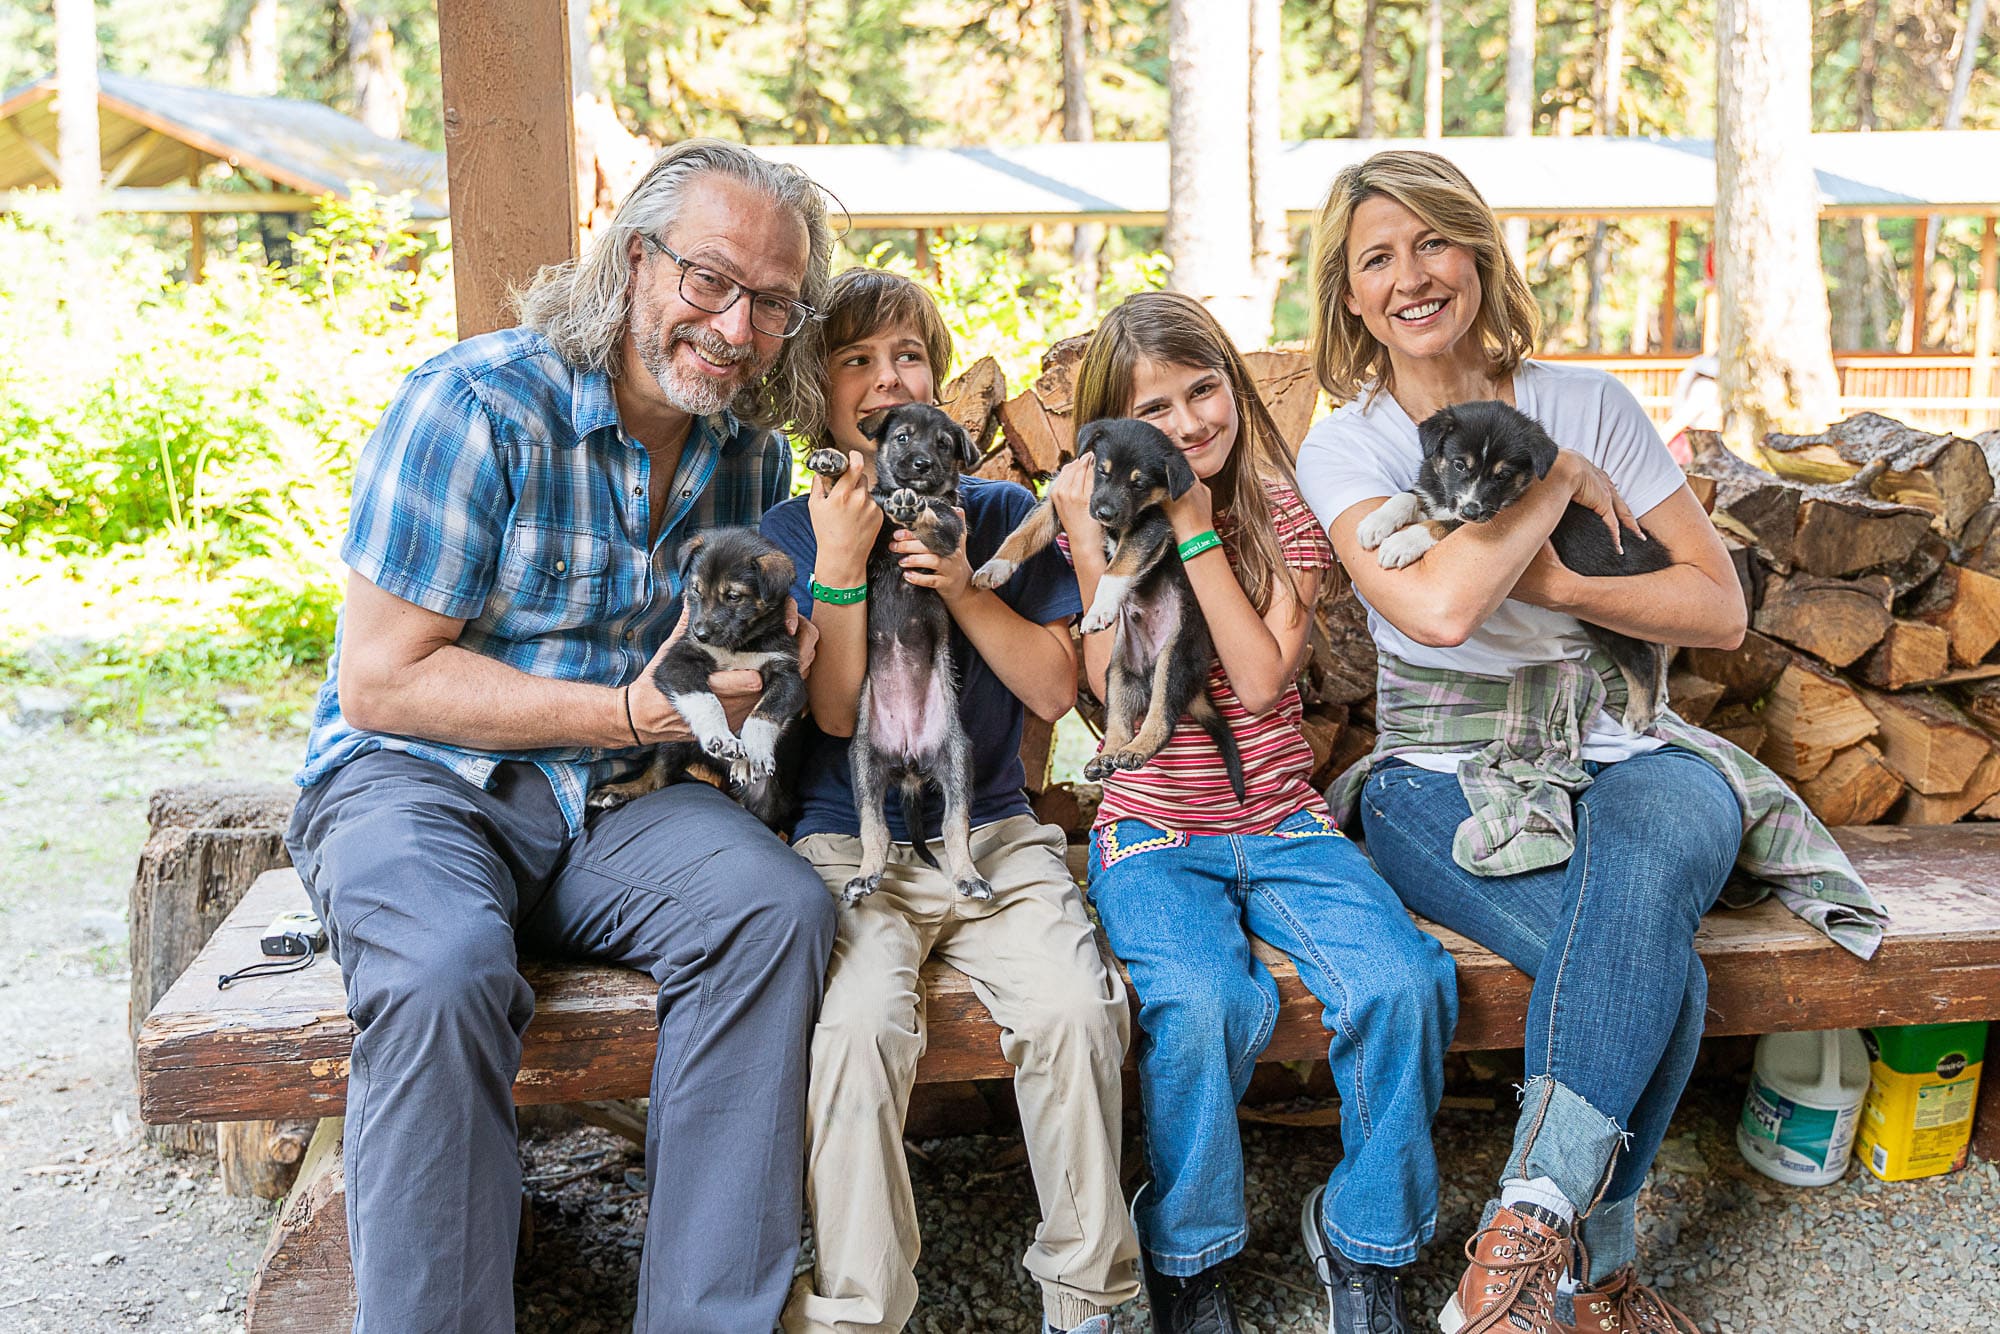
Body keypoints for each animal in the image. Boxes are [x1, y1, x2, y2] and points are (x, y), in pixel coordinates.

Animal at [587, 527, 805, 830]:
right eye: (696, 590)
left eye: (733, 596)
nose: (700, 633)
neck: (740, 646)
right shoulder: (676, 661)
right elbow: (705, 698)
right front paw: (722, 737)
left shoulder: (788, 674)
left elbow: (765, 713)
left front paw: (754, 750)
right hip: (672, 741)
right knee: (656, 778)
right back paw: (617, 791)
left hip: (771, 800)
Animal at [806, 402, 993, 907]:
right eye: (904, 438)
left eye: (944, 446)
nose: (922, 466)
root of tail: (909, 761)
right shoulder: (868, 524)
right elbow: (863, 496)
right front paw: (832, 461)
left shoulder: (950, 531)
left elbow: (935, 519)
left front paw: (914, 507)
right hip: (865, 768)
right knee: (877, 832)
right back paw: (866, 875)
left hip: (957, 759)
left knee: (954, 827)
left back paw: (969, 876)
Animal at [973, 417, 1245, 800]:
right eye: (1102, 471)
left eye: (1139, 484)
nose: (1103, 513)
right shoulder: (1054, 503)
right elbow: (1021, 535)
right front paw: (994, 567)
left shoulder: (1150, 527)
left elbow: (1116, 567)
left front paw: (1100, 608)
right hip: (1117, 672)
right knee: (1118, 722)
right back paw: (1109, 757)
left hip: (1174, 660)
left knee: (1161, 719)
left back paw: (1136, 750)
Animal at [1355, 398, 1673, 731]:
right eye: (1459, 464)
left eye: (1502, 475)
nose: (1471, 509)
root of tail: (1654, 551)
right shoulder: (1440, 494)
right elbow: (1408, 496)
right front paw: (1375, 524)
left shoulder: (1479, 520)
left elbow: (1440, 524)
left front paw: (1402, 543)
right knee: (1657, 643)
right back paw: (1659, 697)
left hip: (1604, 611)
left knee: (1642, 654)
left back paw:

- Your task -
Take the listing above and print it exactly, apart from the pictures.

- Exercise output -
Body keypoints for each animal in the image. Boxes are [x1, y1, x2, y2] and points are (x, y), in pixel coordinates.

Animal at [587, 527, 805, 830]:
right eye: (696, 590)
left eye: (733, 596)
nose: (700, 633)
neck: (740, 646)
right shoulder: (676, 661)
right elbow: (705, 698)
right front paw: (722, 737)
left shoulder: (788, 674)
left elbow: (765, 713)
left front paw: (754, 750)
right hip: (672, 741)
right knee: (656, 778)
right back paw: (617, 791)
left hip: (771, 800)
Animal at [806, 402, 993, 907]:
right eye: (904, 438)
left eye: (944, 446)
nose: (922, 466)
root of tail: (909, 761)
right shoulder: (868, 524)
right elbow: (863, 496)
right front paw: (832, 461)
left shoulder: (950, 531)
left elbow: (935, 519)
left front paw: (914, 507)
right hip: (865, 768)
right knee: (877, 832)
right back paw: (866, 875)
left hip: (957, 759)
left knee: (954, 827)
left back paw: (969, 876)
Animal at [973, 417, 1245, 800]:
right eye: (1102, 471)
left eye: (1139, 484)
nose: (1103, 513)
right shoulder: (1054, 503)
right elbow: (1021, 535)
right front paw: (994, 567)
left shoulder: (1150, 527)
left elbow: (1116, 567)
left front paw: (1100, 608)
right hip: (1117, 672)
right knee: (1118, 722)
right back paw: (1109, 757)
left hip: (1174, 660)
left knee: (1161, 719)
left back paw: (1136, 750)
Animal at [1355, 398, 1673, 731]:
right eye: (1459, 464)
left eye: (1502, 475)
nose: (1471, 509)
root of tail: (1654, 551)
right shoulder: (1440, 494)
right elbow: (1408, 496)
right front paw: (1375, 524)
left shoulder: (1479, 520)
left elbow: (1440, 524)
left front paw: (1402, 543)
right knee: (1657, 643)
right back paw: (1659, 697)
left hip: (1604, 611)
left knee: (1642, 654)
left back paw:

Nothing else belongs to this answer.